Task: Look through the entries below for the string "parameter", and copy each line where it is found.

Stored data
○ ○ ○

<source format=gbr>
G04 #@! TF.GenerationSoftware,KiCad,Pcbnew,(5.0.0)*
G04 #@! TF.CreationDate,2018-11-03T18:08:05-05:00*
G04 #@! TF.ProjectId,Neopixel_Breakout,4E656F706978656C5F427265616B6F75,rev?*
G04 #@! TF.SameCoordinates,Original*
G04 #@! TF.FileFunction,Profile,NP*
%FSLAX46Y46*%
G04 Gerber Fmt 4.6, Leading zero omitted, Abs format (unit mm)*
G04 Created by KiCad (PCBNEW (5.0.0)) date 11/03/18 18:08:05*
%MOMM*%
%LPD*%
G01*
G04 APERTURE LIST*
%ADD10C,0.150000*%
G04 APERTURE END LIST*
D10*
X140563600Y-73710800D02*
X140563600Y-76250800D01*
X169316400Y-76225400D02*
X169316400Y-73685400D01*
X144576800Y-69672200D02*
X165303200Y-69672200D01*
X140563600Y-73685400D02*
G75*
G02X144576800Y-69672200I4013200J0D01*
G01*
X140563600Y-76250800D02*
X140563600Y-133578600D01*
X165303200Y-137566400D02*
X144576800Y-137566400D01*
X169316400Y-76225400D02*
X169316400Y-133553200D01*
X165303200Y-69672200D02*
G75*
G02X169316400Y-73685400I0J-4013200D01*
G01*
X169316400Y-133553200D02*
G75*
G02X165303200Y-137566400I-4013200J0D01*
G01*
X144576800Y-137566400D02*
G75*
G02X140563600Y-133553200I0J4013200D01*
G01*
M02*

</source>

○ ○ ○

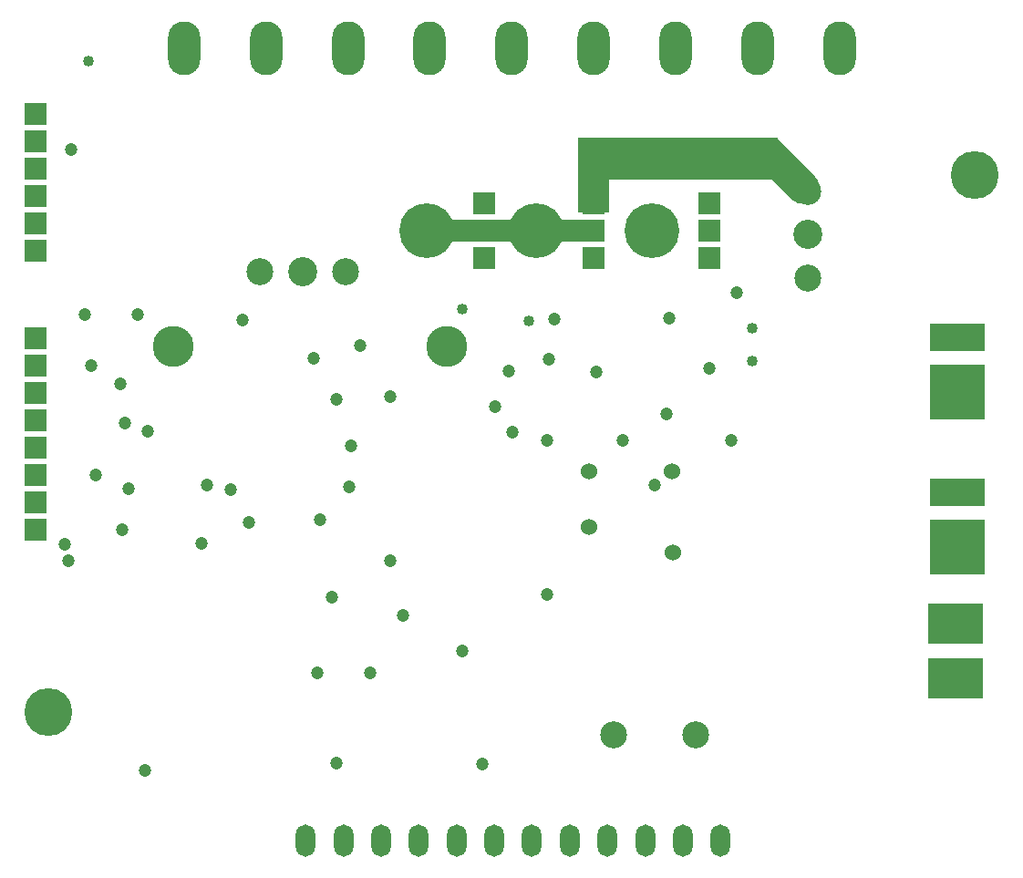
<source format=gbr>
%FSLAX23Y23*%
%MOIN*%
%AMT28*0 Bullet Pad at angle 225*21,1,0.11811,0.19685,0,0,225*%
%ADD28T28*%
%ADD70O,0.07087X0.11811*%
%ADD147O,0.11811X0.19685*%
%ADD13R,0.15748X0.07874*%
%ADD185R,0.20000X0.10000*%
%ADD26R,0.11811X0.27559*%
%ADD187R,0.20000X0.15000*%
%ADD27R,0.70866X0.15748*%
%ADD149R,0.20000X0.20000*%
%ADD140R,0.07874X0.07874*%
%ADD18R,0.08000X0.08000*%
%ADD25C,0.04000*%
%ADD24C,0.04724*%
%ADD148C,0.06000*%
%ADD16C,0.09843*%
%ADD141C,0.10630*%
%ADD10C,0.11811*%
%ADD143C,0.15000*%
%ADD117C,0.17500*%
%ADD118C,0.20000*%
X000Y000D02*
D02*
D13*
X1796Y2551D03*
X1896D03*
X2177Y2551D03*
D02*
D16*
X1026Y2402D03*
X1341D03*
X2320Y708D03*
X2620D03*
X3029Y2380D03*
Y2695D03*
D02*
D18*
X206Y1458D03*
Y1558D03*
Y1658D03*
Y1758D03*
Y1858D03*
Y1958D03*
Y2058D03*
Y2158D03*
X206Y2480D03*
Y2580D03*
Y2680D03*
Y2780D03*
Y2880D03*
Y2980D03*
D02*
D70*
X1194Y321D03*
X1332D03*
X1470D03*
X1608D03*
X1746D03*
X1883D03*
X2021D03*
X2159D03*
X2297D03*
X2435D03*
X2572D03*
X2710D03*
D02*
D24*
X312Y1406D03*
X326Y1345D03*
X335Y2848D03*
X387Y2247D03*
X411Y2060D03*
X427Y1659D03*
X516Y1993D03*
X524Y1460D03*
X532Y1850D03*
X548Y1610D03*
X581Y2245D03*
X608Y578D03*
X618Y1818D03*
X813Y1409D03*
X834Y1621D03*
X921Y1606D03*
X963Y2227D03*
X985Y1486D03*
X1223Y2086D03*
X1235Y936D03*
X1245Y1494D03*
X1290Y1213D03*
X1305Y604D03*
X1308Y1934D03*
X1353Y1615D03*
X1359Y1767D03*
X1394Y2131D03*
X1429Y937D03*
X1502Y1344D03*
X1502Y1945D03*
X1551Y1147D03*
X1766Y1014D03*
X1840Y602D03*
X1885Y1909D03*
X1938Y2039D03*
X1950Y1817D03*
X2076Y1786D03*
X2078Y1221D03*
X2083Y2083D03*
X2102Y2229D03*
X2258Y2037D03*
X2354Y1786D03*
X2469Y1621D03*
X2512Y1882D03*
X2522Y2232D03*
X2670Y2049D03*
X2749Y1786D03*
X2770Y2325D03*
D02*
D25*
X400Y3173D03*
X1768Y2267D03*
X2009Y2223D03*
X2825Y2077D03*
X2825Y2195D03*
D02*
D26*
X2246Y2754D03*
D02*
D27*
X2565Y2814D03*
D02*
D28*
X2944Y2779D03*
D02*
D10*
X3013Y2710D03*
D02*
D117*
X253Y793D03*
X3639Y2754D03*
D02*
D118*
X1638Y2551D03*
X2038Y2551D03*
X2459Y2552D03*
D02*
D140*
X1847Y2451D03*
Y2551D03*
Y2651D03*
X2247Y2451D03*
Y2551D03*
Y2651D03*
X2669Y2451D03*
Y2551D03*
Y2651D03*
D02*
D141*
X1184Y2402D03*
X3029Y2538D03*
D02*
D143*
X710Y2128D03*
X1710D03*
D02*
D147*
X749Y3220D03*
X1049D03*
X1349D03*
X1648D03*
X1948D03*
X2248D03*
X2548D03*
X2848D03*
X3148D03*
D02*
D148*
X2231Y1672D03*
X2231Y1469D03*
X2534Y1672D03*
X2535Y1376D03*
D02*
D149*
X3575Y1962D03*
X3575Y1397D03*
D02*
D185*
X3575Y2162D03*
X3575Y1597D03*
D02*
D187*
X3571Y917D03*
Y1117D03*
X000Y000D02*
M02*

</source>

○ ○ ○

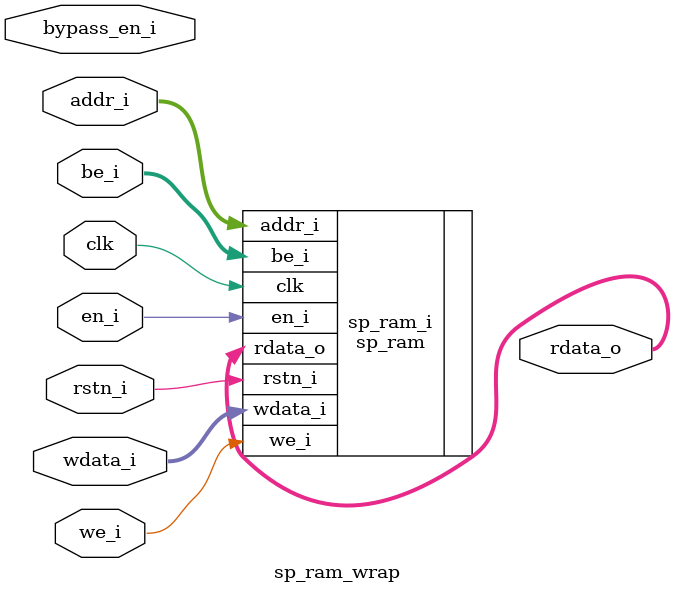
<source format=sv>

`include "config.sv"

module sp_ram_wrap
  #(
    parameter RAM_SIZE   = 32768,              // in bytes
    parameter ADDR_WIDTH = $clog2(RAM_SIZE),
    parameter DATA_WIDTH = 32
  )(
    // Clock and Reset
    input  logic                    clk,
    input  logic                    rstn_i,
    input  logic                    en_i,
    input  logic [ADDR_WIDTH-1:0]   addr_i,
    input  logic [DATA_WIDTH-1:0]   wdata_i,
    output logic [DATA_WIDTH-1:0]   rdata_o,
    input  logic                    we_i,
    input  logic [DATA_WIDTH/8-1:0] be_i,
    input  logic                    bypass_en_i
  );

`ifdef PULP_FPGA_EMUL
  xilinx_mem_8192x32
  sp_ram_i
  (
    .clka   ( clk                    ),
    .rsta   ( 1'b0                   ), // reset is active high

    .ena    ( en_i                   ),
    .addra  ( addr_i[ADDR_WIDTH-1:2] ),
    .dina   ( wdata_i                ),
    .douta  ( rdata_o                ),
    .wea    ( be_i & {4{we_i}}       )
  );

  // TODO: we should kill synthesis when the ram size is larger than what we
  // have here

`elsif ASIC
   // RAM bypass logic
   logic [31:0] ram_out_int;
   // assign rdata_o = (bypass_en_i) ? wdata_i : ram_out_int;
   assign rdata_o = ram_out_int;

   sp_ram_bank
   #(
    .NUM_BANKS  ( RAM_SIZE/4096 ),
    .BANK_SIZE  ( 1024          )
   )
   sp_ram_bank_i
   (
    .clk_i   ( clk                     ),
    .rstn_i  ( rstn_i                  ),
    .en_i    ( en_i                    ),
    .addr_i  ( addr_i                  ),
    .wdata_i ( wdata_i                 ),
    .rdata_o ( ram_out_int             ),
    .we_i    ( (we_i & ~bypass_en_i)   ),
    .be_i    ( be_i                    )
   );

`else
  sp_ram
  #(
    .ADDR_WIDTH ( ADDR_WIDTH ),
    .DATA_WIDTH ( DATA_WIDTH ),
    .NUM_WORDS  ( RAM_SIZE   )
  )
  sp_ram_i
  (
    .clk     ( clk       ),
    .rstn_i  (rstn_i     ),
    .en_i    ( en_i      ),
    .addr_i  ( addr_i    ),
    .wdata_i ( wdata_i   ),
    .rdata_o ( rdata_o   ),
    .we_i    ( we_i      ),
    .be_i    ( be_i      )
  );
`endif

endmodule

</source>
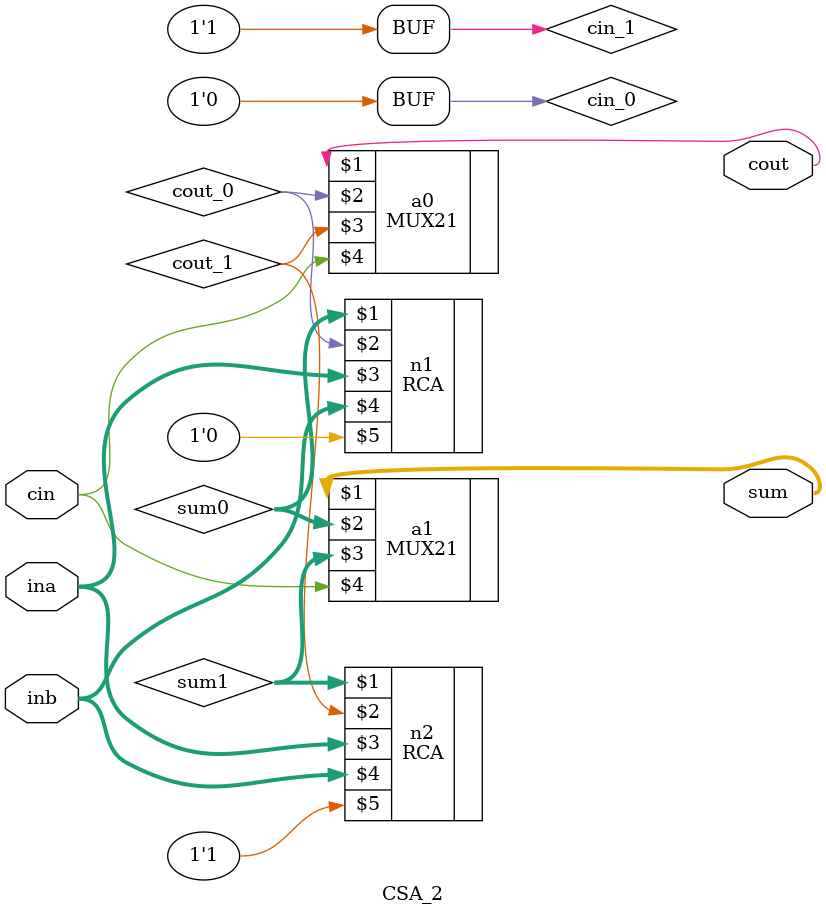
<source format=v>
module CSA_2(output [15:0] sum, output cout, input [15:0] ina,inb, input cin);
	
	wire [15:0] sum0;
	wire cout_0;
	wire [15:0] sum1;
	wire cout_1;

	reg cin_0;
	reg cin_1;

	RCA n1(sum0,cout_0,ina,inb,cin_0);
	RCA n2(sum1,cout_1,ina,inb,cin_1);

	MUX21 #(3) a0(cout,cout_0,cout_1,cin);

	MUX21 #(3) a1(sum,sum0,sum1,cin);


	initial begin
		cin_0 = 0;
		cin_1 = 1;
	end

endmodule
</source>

○ ○ ○

Task result:
    parameter RAM_SIZE   = 32768,              // in bytes
    parameter ADDR_WIDTH = $clog2(RAM_SIZE),
    parameter DATA_WIDTH = 32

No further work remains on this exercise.